§ **ABOUT THIS EXERCISE**
Starting with the line below that holds "mouse_move(505, 373)" and stopping after the line that holds "key(Return)", transcribe the lines exactly, leaving out all pictures.

§ **INPUT**
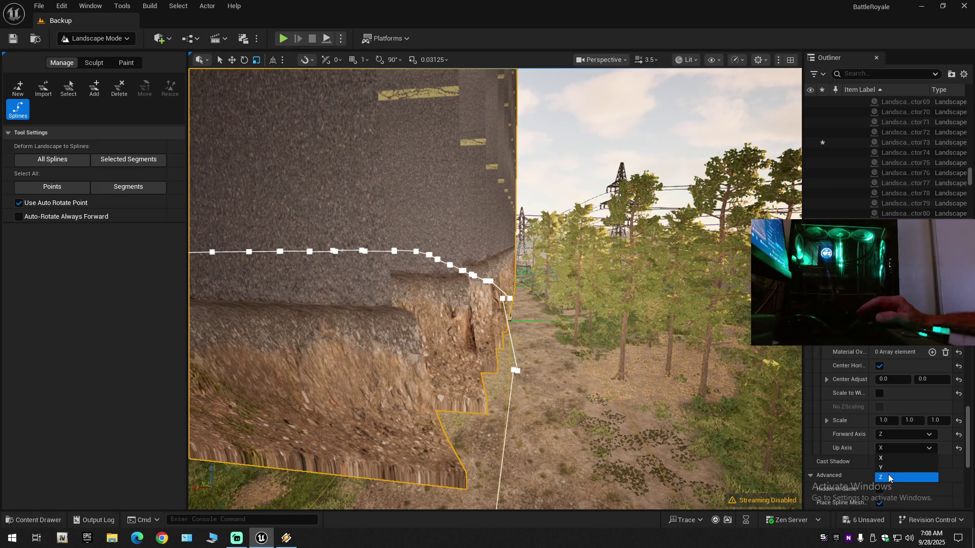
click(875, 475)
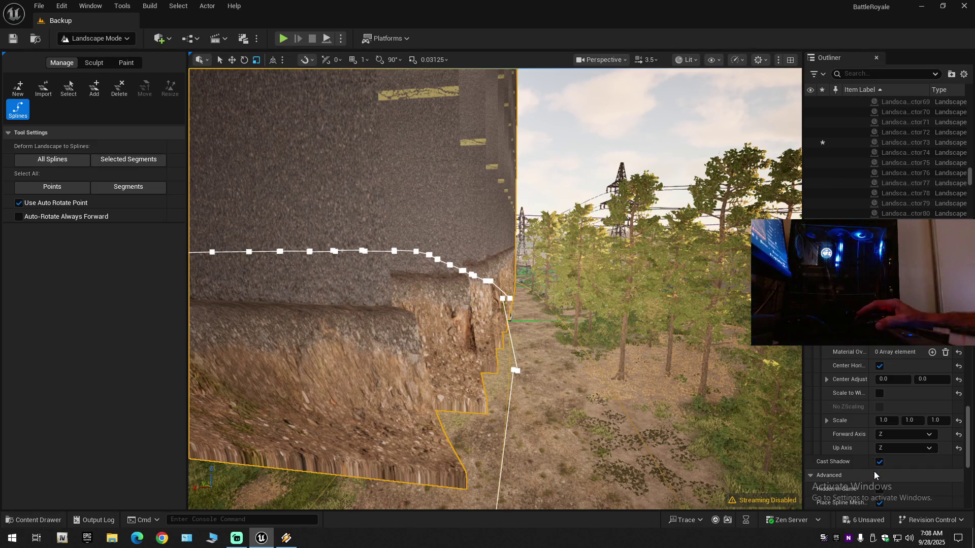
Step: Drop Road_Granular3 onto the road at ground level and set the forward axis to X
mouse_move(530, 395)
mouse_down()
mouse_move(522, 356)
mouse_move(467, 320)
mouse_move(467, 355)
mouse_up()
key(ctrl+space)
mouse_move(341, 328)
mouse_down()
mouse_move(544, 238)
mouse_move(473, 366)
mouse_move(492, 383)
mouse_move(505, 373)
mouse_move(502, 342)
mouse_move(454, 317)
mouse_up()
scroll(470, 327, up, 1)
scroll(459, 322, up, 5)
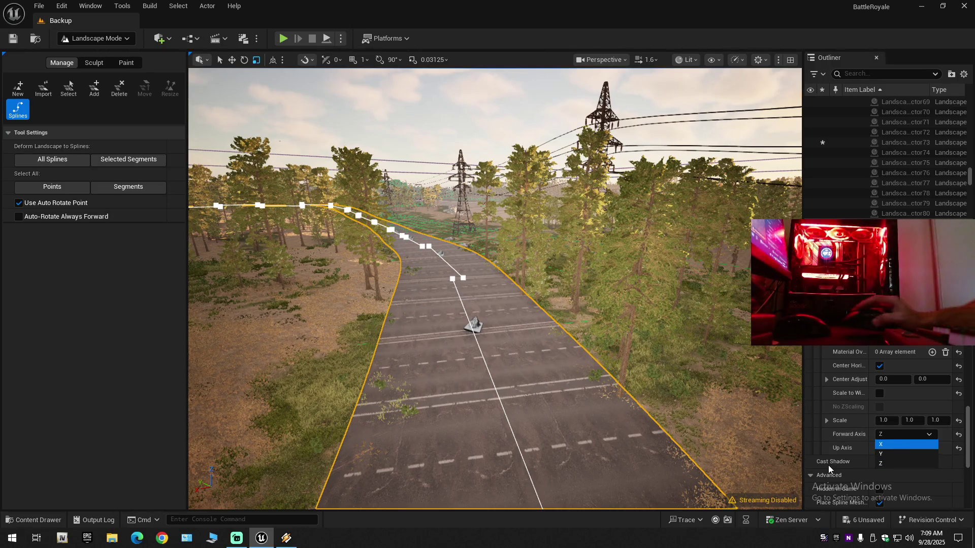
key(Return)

---

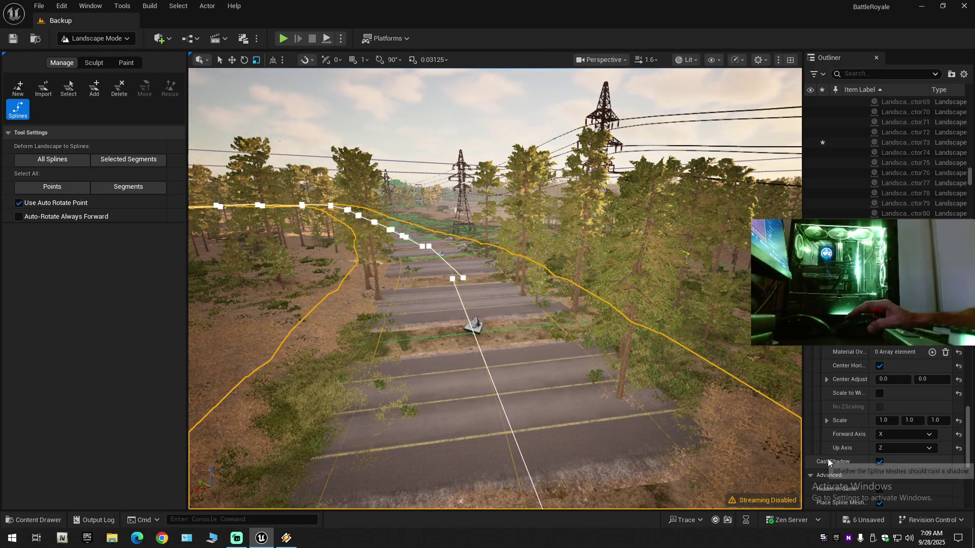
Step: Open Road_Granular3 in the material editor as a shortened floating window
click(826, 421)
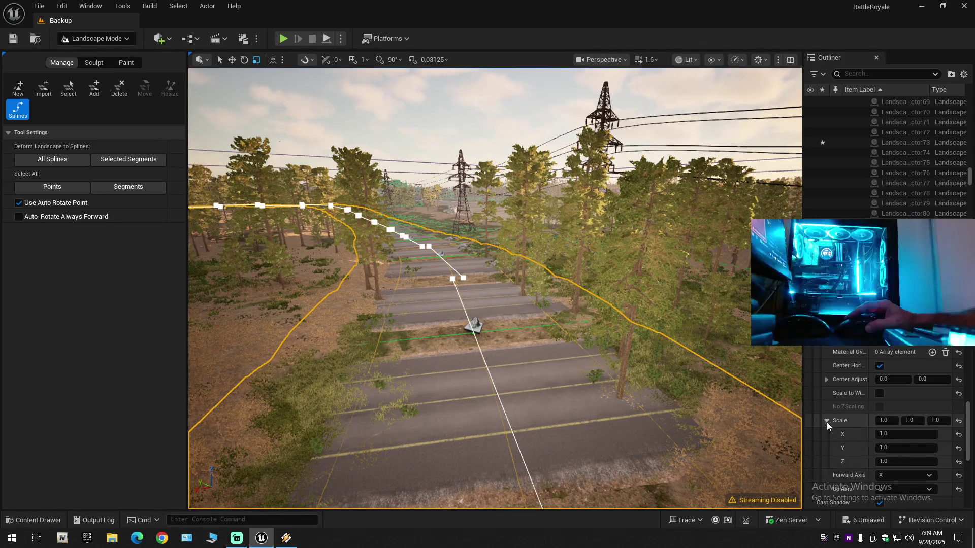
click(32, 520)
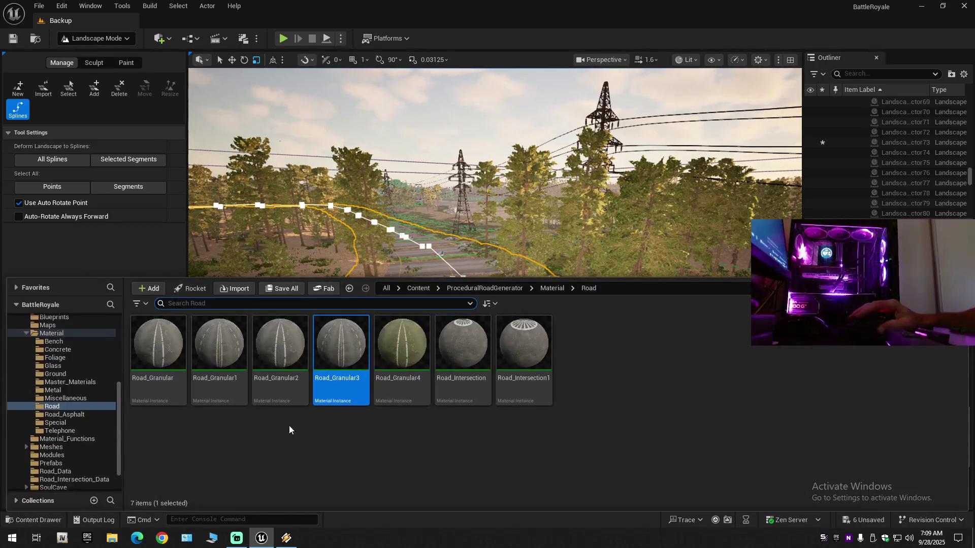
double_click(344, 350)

§ **SOLUTION BELOW**
mouse_move(505, 373)
mouse_move(502, 342)
mouse_move(454, 317)
mouse_up()
scroll(470, 327, up, 1)
scroll(459, 322, up, 5)
key(Return)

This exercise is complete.